In essence, I pose the question: What type of trader am I, and how can I use this insight to improve?

The answer for me personally is twofold: (1) listen closely to market regime indicators to identify favorable and risky periods; and (2) religiously rebalance a holistic portfolio between an investment part and a trading allocation. I wrote about rebalancing in detail last year (in this unlocked weekly report) during a period of windfall profits — it is an important mechanism that ensures that profits are secured and any change in the market environment has a smaller impact.

Meta Strategy Signals

A couple of years ago, I developed a model that guides my investment approach. I called it the Meta Strategy long before Facebook changed its name, and it incorporates technical warning and stop loss triggers based on market volatility and long-term trend among other indicators. I also use these triggers as regime change indicators, which has proven to be immensely helpful for my trading portfolio. (You can read about the Meta Strategy in detail in this free Ebook.)

Looking at my profits and losses (P&L) over the years, I see that my deepest trading account drawdowns happen, almost without fail, during periods after Meta Strategy warnings had already triggered. (The last clear volatility and trend warnings occurred at the end of February 2022 and again last week, in the beginning of May.)

But why is that so?

My go-to volatility warning signal is an inversion of the VIX futures term structure — it tells me that something is not right in the market;
The term structure on May 9th, 2022 via Vixcentral

It turns out that much of the trading lore concerning volatile market periods is extremely counterproductive to my own approach to the markets. In fact, I have come to the conclusion that the opposite is true for me, and that might just be true for you, too!

Common trading advice in many popular books and in the success stories of master traders often is as follows: In a volatile market one has to pounce, as large profits are being made.

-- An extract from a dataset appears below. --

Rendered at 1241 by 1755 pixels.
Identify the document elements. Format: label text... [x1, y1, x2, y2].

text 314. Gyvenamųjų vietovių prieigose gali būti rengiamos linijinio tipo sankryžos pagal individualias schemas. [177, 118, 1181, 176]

It is not the time to cower under your desk! 
But that is not necessarily great advice for everyone.

Analyzing my own P&L, I have found the exact opposite pattern: When the market is in a calm uptrend it tends to be quite predictable and profits come easily — this is the time to pounce. Conversely, it is very common to see months of profits go up in smoke in a difficult market full off wide swings and violent reversals over all time-frames — just as the one we are in right now. That’s the time for me to scale down decisively or, better still, to simply take a break until the storm has calmed and this inherently less predictable phase has passed.

This is not a new insight for me, but one that has been strengthened by each new volatile market period over the past decades. The real difficulty is to implement it and make a decisive switch from risk-on to risk-off and back, because one gets used to simple strategies to seemingly always work. The process of adjusting that mental model to a new environment is often too sluggish — it is much harder than it sounds to just stop trading after an active, successful period.

I cannot stress this enough: those Meta Strategy warning signals are pure gold for my trading approach, because they enable me to preserve profits, as well as trade confidently with leverage in the right market environment to make those profits in the first place.

I have found the best time to batten down the hatches is during a relief rally, which occurs with high reliability after volatility and trend warnings were triggered in an above-average, sudden market drop. For some time market participants remain conditioned to buy the dip before the bottom falls out. In hindsight, this would in most instances have led to a trading sabbatical with a comfortably profitable final trade under my belt, before the real difficulties even began.

Unfortunately, in reality most of the time a jarring loss was necessary to serve as my wake-up call — in the end we can’t easily avoid being conditioned to the same biases as all the other traders! But we can always try to improve…

Good luck with your trading, and thank you for reading!